A career in mental health had never been on my radar, and the importance of mental well-being was lost on me. My neurodevelopmental conditions presented obstacles, sometimes causing my behaviors to be misunderstood by others, while I struggled to grasp what was wrong in such situations. Nevertheless, I managed to complete my education without major setbacks, earning a degree in mechanical engineering followed by a professional career in computing software technology.
Growing up, I felt a disconnect with my Chinese heritage and found it difficult to fit into Canadian society, despite speaking Canadian English fluently and spending most of my childhood years in the Canadian education system. This sense of being a perpetual foreigner is an experience may also be shared by many other immigrants.
Approaching my thirties, an abrupt turning point occurred when my mental health deteriorated to the extent that I could no longer fulfill my responsibilities, something I had previously managed. I found myself grappling with significant depression, this loss of control was not something I chose, and experiencing it firsthand enables me to extend compassion to others facing mental health challenges. This led me to make the difficult decision to leave my job and enroll in seminary.

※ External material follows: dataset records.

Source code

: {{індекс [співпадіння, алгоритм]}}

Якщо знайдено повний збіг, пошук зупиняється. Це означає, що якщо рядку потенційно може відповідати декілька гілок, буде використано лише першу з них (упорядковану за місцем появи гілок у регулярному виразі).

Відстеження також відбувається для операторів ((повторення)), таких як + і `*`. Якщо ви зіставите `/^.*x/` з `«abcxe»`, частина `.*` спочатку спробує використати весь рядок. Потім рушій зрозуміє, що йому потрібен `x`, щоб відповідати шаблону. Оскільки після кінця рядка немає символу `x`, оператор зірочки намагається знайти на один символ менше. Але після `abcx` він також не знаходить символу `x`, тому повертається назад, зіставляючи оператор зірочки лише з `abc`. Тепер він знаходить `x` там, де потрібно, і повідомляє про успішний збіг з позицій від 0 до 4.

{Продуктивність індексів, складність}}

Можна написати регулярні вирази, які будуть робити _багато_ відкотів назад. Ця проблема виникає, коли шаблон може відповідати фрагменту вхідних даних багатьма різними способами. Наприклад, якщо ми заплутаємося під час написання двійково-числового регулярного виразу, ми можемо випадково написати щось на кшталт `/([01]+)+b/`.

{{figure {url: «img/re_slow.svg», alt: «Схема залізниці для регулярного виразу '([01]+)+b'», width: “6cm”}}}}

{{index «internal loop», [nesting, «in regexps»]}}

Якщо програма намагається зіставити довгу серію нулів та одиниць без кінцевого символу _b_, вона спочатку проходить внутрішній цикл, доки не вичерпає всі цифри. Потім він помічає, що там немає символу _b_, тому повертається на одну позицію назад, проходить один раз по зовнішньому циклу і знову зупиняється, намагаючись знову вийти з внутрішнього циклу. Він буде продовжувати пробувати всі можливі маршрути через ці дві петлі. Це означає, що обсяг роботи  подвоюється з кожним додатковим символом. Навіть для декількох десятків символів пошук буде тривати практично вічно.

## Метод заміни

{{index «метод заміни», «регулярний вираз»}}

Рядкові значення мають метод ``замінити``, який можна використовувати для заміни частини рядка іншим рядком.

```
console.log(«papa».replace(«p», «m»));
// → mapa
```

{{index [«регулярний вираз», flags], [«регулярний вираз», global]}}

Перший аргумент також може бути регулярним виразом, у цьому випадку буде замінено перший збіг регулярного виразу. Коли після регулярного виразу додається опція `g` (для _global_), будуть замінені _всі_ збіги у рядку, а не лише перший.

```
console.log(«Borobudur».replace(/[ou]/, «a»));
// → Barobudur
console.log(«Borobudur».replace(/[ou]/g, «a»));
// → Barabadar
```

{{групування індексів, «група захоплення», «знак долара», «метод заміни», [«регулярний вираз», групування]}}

My time at Tyndale Seminary, where I graduated from the Master of Divinity Program in Clinical Counselling in 2023, proved to be transformative, though not without its own set of challenges. It was this time that I received conformation of my ADHD and ASD. These diagnoses, coupled with ongoing psychotherapy and spiritual direction, deepened my personal insight and understanding. It was also during this time that I especially found attachment theory and trauma-informed approaches to psychotherapy to be especially impactful for me. A key realization was that it was okay to treat myself with compassion and acceptance, rather than being overly critical and judgmental. In essence, I learned that it was important to be accepting of myself for trying my best.
Now, I am a Registered Psychotherapist, committed to addressing a broad spectrum of mental health topics. While I have particular interests—such as neurodiversity, Christian spirituality, religious trauma, issues within ethnic Chinese families, immigration challenges, depression, disability advocacy, and integrating Christian faith with psychology—my practice is not limited to these areas. My personal experiences have instilled in me an understanding of how challenging it can be to acknowledge mental health as a legitimate concern to be reckoned with, which enables me to approach my others with compassion.
My personal journey has ignited my passion for healing and self-discovery. I see myself as a "wounded healer," using my own struggles to connect with and support others on their own unique journeys. As a mental health advocate and professional psychotherapist, I hope to put what I have learned into practice.